WHAT TO PRODUCE -
Write out the following listing's lines from the one with "Gezondheid in lichaam" to the one with "Demaerel is illustrator en […]", exactly, with both included and no others.

DATA LISTING -
┌────────

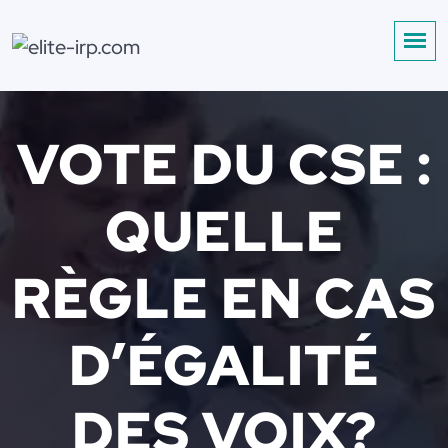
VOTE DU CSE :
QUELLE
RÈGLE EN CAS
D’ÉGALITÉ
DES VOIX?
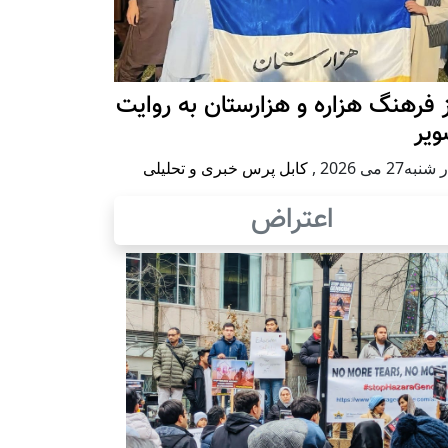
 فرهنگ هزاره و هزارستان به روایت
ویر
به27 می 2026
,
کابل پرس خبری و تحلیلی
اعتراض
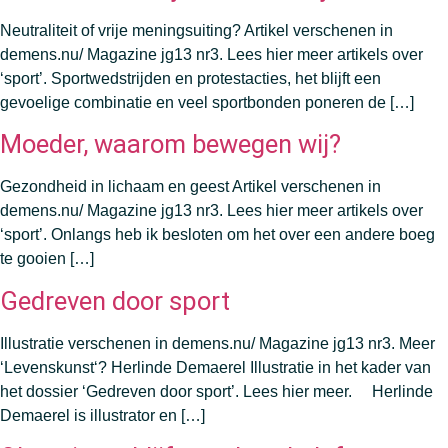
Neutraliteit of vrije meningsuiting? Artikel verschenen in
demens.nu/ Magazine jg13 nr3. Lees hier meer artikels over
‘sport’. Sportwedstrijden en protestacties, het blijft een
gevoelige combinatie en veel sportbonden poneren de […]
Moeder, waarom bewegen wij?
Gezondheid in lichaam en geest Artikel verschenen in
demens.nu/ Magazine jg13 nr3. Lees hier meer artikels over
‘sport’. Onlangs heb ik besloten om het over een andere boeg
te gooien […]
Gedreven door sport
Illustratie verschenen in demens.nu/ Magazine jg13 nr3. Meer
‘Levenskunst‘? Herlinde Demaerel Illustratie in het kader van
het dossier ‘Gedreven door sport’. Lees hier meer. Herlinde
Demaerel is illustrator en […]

└────────
┌────────

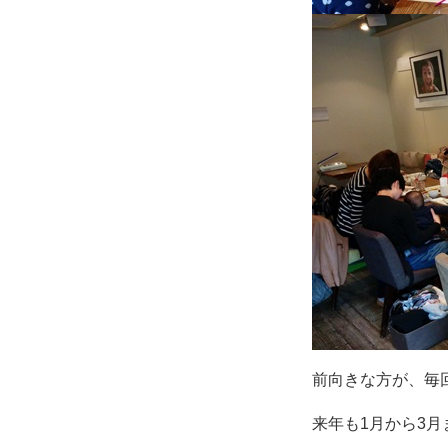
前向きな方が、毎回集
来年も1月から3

└────────

EXERCISE RESULT -
Gezondheid in lichaam en geest Artikel verschenen in
demens.nu/ Magazine jg13 nr3. Lees hier meer artikels over
‘sport’. Onlangs heb ik besloten om het over een andere boeg
te gooien […]
Gedreven door sport
Illustratie verschenen in demens.nu/ Magazine jg13 nr3. Meer
‘Levenskunst‘? Herlinde Demaerel Illustratie in het kader van
het dossier ‘Gedreven door sport’. Lees hier meer. Herlinde
Demaerel is illustrator en […]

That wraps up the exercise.